Der Fokus liege zum einen darauf, schnell in der Offensive zu spielen und gleichzeitig die Intensität in der Verteidigung hoch zu halten. “Es ist unser letztes Heimspiel vor der Weihnachtspause. Wir wollen nochmal die Atmosphäre in der Gaborhalle genießen und gemeinsam den Sieg einfahren”, ergänzt Levke Brodersen.

Auch dieses Mal erwartet die Zuschauer ein buntes Programm. Neben einer Hüpfburg und diversen Spielständen wird auch dieses Mal die Tanzgruppe für gute Stimmung sorgen. Der Nikolaus wird vor Ort sein und die kleinen Gäste mit Geschenken versorgen. Es wird eine Kuchenbar und eine Lichtshow geben. Beide Spiele werden live gestreamt.

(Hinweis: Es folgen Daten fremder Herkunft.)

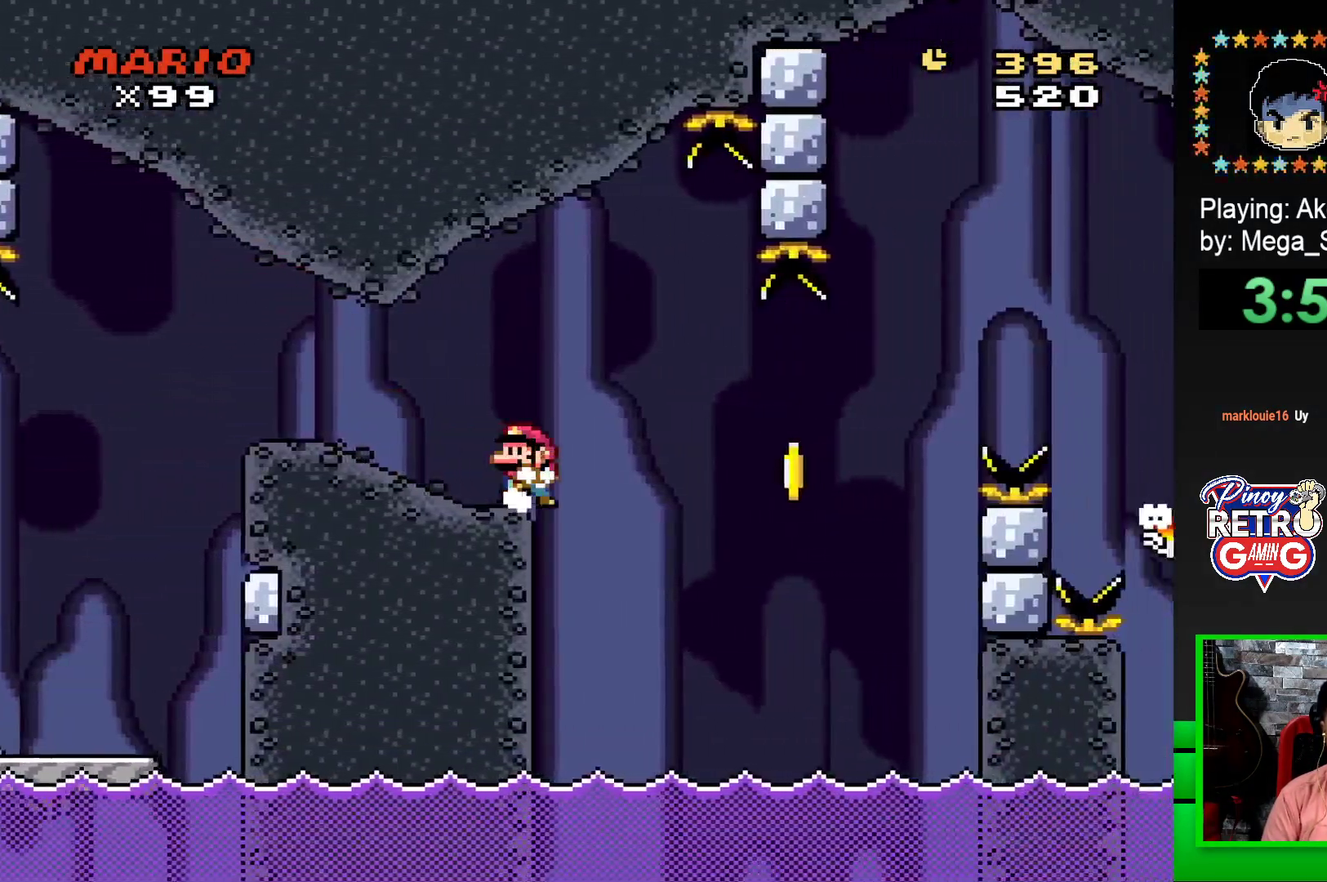
{"buttons": ["CROSS", "SQUARE", "DPAD_RIGHT"], "events": [[50, "DPAD_LEFT", "up"], [333, "DPAD_RIGHT", "down"], [350, "CROSS", "down"]]}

Zuhause weiterhin ungeschlagen!

Die Basketballerinnen des Sportbunds Rosenheim x Finsense bleiben zu Hause auch weiterhin ungeschlagen. Gegen die München Baskets setzen sie sich in der Gaborhalle mit 67:58 durch. Zwar sorgten mehrere technische Störungen für Unterbrechungen – und komplette Dunkelheit in der Halle, an der ausgelassenen Stimmung der rund 500 Zuschauer änderte das jedoch nichts.

Die Sportbund-Damen hatten den schlechteren Start in die Partie. Vor allem in der Defense machten sie immer wieder einfache Fehler, welche die Münchener bestraften und in Punkte verwandelten. Vor allem Jana Genttner überzeugte in den ersten zehn Minuten und kam bereits im ersten Viertel auf zehn Zähler. Auf der Seite der Rosenheimer war es Sophie Perner, die ihre Mannschaft im Spiel hielt. Mal scorte sie von der Dreierlinie, dann zog sie zum Korb und sammelte ihre Punkte an der Freiwurflinie ein.

Mit einem Drei-Punkte-Rückstand ging es in die Halbzeitpause. In der Kabine fand Trainerin Coco Kollarovics dann die richtigen Worte, um ihr Team zu motivieren. Das dritte Viertel gewannen sie mit 26:13 – nach einem 14-2 Lauf. “Überragend war hier Anna Heise, die 14 der 26 Punkte gemacht hat”, sagt die Sportbund-Trainerin. Sie freute sich besonders darüber, dass es ihrer Mannschaft dieses Mal gelungen ist, einen etwas deutlicheren Sieg einzufahren. “Wir haben uns in jedem Viertel gesteigert und auch aus den Fehlern im letzten Spiel gelernt”, sagte die Rosenheimerin Valentina März kurz nach dem Spiel. Sie lobte das Zusammenspiel in der Offense, auch in Defense habe man sich in der zweiten Hälfte des Spiels noch einmal deutlich verbessert. Insgesamt gab es in dem Spiel zwölf Führungswechsel und neun Gleichstände.

Überschattet wurde der Sieg durch die schwere Verletzung von Franziska Riedmann. Die Sportbund-Damen wünschen ihr auf diesem Weg eine schnelle Genesung. Am kommenden Wochenende haben die Sportbund-Damen spielfrei, bevor sie dann am Samstag, 6. Dezember, um 20 Uhr auf München Ost treffen. Das Spiel findet in der Gaborhalle statt. Für Rosenheim spielten: Sokman (5 Punkte), Kirchner, Macht (3), Szenes (9), Perner (19), März, V. (7), Heise (19), Langer, Weymar, März, K. (3) und Brodersen (2).